Gemini may be > Whisper

Audio transcription has been getting a lot better recently. In 2022, OpenAI's Whisper shocked the space with actually accurate transcription. From there, it's been getting cheaper and cheaper, with distilled versions like whisper-large-v3-turbo and batching making it 10,000x cheaper than a human.

But surprisingly, the cheapest transcriber isn't a model designed for that task. It's the multimodal language model Gemini. Let me show you.


Deepinfra runs Whisper Turbo at a price of $0.0002/minute, which equates to the rather respectable price of $0.012/hour.

Finding the Gemini price is not as easy.
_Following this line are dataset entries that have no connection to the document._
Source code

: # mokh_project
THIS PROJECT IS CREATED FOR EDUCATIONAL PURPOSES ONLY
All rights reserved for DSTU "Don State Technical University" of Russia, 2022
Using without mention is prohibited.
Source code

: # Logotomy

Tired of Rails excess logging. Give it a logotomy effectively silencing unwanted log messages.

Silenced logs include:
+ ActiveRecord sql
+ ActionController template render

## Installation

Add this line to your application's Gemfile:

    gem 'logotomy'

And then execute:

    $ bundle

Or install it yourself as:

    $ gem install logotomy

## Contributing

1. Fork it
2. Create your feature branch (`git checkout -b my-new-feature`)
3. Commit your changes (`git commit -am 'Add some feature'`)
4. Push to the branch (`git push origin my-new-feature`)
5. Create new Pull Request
Let me break it down in a table, using the Flash version (other versions are too expensive or too crappy).

TypeTokensPricingCost
Input115,329/hour$0.075/million (with Flash)$0.0086/hour
Output~1000/hour$0.3/million (with Flash)$0.0003/hour
Total--$0.0089/hour

75% of the price. This could be a real business, especially if you use Gemini's batching feature. If you do make some money from this, let me know, contacts are on the home page.


2025 update: Phi 4 Multimodal is out, and it's even cheaper! $0.004/hour. (Some say that Whisper actually just costs $0.001/hour to run, but I haven't checked this.)